Assume we generate a sample path $X_t$ from an Ornstein-Uhlenbeck distribution (i.e. a mean-reverting random walk), where $dX_t = −\rho(X_t − \mu)dt + \sigma dW_t$. For concreteness, take $\mu = 0$, $\rho = 1$ and $\sigma^2 = 2$ so that both the characteristic time scale and width are $1$, i.e. after $t=1$ the expected value of $X_t \rightarrow N(0,1)$, the unit normal distribution.
I'm interested in the distribution of $Z_t = \min_{s<t} X_s$, i.e. the cumulative minimum of a sample path. Is there a closed form (exact or approximate) for the asymptotic distribution ($t >> 1/\rho$) for the inverse cdf of $Z_t$, say $\Psi_t^{-1}(p)$, so for example I could find the median of $Z_t$, namely $\Psi_t^{-1}(0.5)$?
I'm hoping this is well-known and I'm just using the wrong terminology to search for an answer.

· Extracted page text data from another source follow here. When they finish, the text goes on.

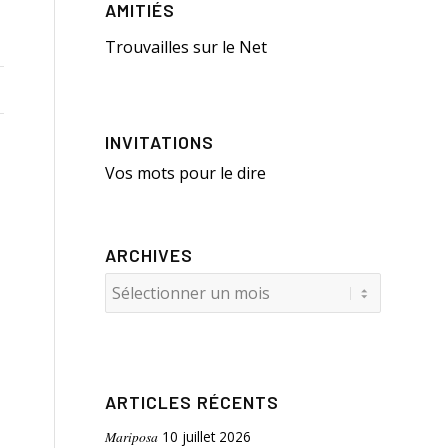
AMITIÉS
Trouvailles sur le Net
INVITATIONS
Vos mots pour le dire
ARCHIVES
ARTICLES RÉCENTS
Mariposa
10 juillet 2026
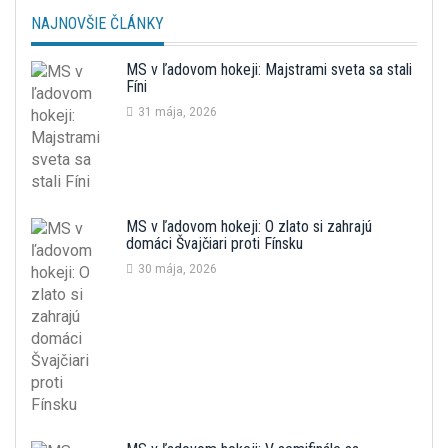
NAJNOVŠIE ČLÁNKY
MS v ľadovom hokeji: Majstrami sveta sa stali
Fíni
31 mája, 2026
MS v ľadovom hokeji: O zlato si zahrajú
domáci Švajčiari proti Fínsku
30 mája, 2026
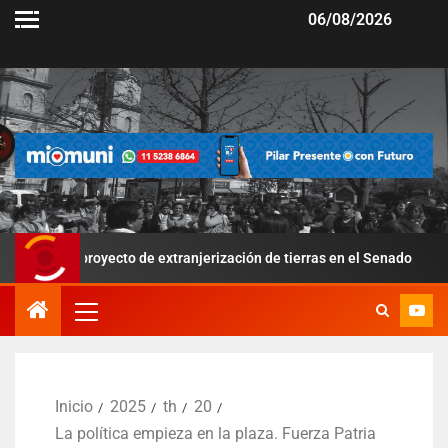
06/08/2026
oyecto de extranjerización de tierras en el Senado
Por la 
Inicio
2025
th
20
La política empieza en la plaza. Fuerza Patria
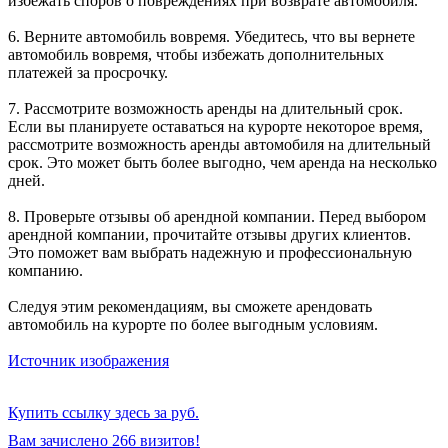
избежать споров о повреждениях при возврате автомобиля.
6. Верните автомобиль вовремя. Убедитесь, что вы вернете
автомобиль вовремя, чтобы избежать дополнительных
платежей за просрочку.
7. Рассмотрите возможность аренды на длительный срок.
Если вы планируете оставаться на курорте некоторое время,
рассмотрите возможность аренды автомобиля на длительный
срок. Это может быть более выгодно, чем аренда на несколько
дней.
8. Проверьте отзывы об арендной компании. Перед выбором
арендной компании, прочитайте отзывы других клиентов.
Это поможет вам выбрать надежную и профессиональную
компанию.
Следуя этим рекомендациям, вы сможете арендовать
автомобиль на курорте по более выгодным условиям.
Источник изображения
Купить ссылку здесь за
руб.
Вам зачислено 266 визитов!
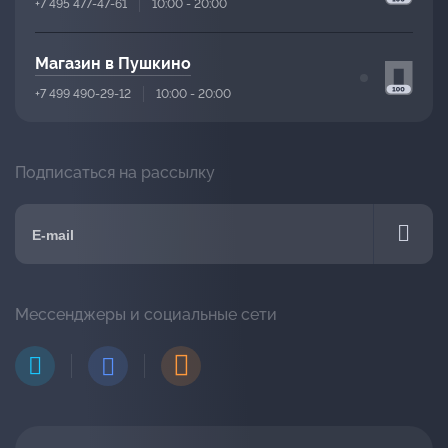
+7 495 477-47-61
10:00 - 20:00
Магазин в Пушкино
+7 499 490-29-12
10:00 - 20:00
Подписаться на рассылку
Мессенджеры и социальные сети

I made some progress starting from the intuition that every time step ($\Delta t = 1/\rho$), we're effectively sampling an uncorrelated value from $N(0,1)$, so after $t$ time steps the likelihood that $Z_t > z$ is equivalent to the probability that $t$ samples from $N(0,1)$ are greater than $z$.
If $\Phi(x)$ is the cumulative distribution function for $N(0,1)$, then we have $P\{ Z_t <= z \} = \Psi_t(z) = 1 - (1-\Phi(z))^t$, so that $(1-\Psi_t(z))^{1/t} = 1-\Phi(z)$ or $z = \Phi^{-1}(1 - (1-\Psi_t(z))^{1/t})$. For example the median line (50-th percentile) of $Z_t$, where $\Psi_t(z) = 0.5$, would be given by $\Phi^{-1}(1 - 0.5^{1/t})$.
By simulation, this seems to have the right shape for a range of percentiles $p = \Psi_t(z)$, but is shifted upwards by ~ 0.5 (independent of $p$), i.e. the expression $\Phi^{-1}(1- (1-p)^{1/t}) - 1/2$ seems a much better approximation. Again intuitively it makes sense that the estimate above is too high, since the samples at each time step aren't really independent: if we observe a new minimum value $Z_t$ at time $t$, then we're quite likely to see an even lower value at a nearby time when the the new value is still highly correlated with the old one. But I don't immediately see how to incorporate that into the estimate.